At the Soapwalla studio, we’re big fans of Traditional Chinese Medicine (TCM), a system of healing that includes herbal remedies, acupuncture, and nutritional therapy. The focus of TCM is to exist in harmony with the seasons and ourselves. According to TCM, spring is an ideal time to reset and regulate the flow of energy.  Incorporating self-care into our lives can be tricky, but it all starts with intention. Taking the time to create a healing and clearing elixir is an easygoing way to start.
 
Dandelion Root Iced Tea (Serves 1)

  • 2 dandelion root tea bags or 2 tablespoons ground roasted dandelion root
  • ½ inch cut of fresh ginger root
  • Juice of ½ a lemon
  • 8 oz of water
  • Light agave syrup or maple syrup to taste
Combine dandelion root, ginger, and lemon juice in a large mug.
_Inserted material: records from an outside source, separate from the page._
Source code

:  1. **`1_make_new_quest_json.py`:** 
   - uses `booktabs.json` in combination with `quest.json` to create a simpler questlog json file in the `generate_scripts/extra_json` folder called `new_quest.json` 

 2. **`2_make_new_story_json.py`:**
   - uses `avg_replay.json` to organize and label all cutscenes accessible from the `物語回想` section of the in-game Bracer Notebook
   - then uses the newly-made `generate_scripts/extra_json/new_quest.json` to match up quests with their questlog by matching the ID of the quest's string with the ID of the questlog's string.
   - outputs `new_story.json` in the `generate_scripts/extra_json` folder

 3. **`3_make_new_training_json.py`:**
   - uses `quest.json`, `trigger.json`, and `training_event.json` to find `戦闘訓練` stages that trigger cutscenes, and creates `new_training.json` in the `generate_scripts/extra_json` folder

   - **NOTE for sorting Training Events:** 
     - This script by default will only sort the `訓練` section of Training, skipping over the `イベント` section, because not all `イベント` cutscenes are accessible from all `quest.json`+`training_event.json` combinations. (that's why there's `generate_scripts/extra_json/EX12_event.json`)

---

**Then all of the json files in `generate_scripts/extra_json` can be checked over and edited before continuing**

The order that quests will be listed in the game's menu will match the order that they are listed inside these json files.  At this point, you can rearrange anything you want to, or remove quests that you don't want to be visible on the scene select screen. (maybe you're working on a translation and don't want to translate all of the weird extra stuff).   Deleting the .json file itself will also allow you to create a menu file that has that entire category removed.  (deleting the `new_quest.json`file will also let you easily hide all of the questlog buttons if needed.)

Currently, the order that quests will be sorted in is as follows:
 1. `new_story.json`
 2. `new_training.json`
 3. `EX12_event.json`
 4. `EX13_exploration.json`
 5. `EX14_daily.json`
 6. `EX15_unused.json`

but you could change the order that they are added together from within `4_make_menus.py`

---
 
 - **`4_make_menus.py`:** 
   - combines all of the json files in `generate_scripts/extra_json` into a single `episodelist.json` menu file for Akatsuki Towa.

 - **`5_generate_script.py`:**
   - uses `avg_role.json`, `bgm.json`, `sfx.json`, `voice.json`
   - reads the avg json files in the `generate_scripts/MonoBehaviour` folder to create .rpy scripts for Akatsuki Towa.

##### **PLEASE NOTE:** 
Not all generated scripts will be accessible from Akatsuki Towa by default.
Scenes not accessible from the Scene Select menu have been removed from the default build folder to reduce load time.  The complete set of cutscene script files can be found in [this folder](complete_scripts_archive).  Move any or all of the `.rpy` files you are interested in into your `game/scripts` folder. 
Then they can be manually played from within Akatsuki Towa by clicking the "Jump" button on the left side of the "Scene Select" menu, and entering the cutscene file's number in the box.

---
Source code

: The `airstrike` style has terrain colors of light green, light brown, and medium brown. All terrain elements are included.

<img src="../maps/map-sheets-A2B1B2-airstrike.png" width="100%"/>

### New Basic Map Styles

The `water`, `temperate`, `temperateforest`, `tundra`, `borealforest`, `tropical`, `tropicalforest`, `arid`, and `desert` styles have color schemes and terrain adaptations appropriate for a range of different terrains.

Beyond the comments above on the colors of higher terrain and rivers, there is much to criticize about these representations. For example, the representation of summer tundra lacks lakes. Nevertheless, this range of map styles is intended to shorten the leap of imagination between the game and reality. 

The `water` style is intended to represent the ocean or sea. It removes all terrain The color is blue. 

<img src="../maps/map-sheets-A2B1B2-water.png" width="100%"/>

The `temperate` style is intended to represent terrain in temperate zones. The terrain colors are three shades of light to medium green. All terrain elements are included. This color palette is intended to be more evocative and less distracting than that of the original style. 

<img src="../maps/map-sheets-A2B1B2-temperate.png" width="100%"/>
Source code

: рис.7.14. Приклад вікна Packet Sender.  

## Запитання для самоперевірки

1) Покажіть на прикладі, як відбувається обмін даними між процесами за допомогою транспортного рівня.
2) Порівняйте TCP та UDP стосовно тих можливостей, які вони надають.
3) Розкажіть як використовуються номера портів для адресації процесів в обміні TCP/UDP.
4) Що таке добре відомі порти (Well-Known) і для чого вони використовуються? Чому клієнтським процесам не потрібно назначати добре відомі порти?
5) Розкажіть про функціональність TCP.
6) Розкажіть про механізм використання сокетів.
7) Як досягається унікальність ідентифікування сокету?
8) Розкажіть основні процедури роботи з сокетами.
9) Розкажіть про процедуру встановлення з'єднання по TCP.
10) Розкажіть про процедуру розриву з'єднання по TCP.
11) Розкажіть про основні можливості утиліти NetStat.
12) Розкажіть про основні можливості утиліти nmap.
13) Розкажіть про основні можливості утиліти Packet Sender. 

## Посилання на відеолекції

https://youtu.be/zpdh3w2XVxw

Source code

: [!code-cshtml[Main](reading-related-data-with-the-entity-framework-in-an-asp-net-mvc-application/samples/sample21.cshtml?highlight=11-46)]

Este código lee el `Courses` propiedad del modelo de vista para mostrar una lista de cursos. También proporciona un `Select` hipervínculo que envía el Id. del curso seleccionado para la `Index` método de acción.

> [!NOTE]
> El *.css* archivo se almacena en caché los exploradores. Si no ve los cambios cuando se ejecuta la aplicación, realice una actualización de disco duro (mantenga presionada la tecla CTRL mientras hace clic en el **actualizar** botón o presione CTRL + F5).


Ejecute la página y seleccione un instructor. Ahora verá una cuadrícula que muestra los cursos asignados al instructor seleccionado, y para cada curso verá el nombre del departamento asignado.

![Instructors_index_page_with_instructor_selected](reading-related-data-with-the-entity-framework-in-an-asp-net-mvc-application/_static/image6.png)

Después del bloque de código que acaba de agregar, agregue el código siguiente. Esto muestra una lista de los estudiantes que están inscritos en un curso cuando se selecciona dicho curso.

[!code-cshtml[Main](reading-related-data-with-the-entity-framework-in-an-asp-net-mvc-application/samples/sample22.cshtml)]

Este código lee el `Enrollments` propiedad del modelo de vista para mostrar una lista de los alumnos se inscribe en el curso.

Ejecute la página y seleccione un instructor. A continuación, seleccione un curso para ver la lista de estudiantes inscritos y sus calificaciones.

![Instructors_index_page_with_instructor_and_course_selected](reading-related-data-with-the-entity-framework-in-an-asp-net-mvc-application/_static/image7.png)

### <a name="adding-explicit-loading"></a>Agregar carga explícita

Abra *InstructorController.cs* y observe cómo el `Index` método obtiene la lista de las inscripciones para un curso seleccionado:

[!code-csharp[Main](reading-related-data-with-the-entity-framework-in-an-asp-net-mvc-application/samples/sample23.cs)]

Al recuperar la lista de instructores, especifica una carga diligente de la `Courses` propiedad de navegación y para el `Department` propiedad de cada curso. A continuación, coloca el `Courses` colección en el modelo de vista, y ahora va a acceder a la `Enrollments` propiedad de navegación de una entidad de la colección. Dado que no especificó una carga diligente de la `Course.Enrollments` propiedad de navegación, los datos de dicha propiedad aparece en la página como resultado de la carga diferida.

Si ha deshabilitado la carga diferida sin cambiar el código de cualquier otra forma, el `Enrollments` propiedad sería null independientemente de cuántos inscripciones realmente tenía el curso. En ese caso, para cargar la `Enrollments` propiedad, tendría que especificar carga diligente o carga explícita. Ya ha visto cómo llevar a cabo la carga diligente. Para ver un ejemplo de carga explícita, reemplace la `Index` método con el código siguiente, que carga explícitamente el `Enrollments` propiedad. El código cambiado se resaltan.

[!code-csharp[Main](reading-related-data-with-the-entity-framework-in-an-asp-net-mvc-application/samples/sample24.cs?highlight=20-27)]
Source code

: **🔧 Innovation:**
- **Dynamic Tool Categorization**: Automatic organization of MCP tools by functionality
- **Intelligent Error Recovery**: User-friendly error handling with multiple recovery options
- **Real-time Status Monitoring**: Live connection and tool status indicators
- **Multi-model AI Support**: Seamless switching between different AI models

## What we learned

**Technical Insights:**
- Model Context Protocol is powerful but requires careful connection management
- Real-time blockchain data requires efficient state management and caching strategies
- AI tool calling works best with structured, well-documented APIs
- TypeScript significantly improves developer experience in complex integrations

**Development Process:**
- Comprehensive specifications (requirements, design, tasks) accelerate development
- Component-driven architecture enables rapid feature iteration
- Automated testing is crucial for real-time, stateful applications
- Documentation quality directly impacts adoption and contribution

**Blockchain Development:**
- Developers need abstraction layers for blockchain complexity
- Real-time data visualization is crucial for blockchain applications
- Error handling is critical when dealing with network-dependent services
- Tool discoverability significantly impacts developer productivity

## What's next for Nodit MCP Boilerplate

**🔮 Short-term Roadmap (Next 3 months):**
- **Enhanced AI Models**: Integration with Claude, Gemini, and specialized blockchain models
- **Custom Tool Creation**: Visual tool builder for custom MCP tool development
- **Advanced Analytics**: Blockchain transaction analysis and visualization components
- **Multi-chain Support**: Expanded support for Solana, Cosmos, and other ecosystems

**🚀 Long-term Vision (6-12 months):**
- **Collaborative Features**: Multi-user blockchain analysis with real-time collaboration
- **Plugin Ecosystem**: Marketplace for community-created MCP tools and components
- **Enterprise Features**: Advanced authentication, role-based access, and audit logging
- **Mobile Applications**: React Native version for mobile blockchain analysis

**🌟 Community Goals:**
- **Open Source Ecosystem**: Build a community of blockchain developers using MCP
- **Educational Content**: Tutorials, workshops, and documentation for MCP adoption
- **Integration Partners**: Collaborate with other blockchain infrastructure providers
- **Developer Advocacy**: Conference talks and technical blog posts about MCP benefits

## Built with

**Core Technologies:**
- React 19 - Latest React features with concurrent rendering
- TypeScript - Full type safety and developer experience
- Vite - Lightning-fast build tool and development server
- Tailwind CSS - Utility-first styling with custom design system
Separately, bring water to a boil and pour over dandelion root mixture, filling the cup. Add agave to taste. Let it sit and cool.  Then pour through a strainer, add ice, and enjoy. For stronger tea, double the amount of dandelion root.
 
Dandelion Root Coffee Alternative (Serves 2-3)
  • 4 cups water
  • 2 tablespoons ground dandelion root or 2 dandelion root tea bags 
  • 2 tablespoons ground roasted chicory root
  • 1 cinnamon stick 
  • 1 tbsp of ground cardamom

Place water, dandelion root, chicory root, and cinnamon stick in a pot. Bring to a boil and then let the mixture simmer for five minutes. Pour into cups through a strainer. Add coconut or almond milk if desired. Agave to taste. Chill and enjoy!
 
Coffee alternative recipe adapted from here
 
More about Dandelion Root

“Dandelion is a sunny, subtle, yet incredibly healing plant used for thousands of years in China and mentioned in traditional Arabian medicine in the tenth century C.E. It has been used for centuries, in traditional medicine practices all over the world, as a restorative tonic, edible food, and in herbal wines and beers. The root is a favorite amongst traditional herbalists as it supports the healthy functioning of the liver, kidneys, spleen, and gallbladder and is considered to be a reliable detoxifying agent. The powdered and roasted root has been enjoyed as a coffee substitute and the roots and leaves are both used in brewing dandelion wines, beer, and in digestive bitter cordials and liqueurs.” Mountain Rose Herbs

 
This information is not intended to replace the advice of your doctor and is not intended as medical advice. Always, consult your physician and exercise common sense before starting an herbal regime.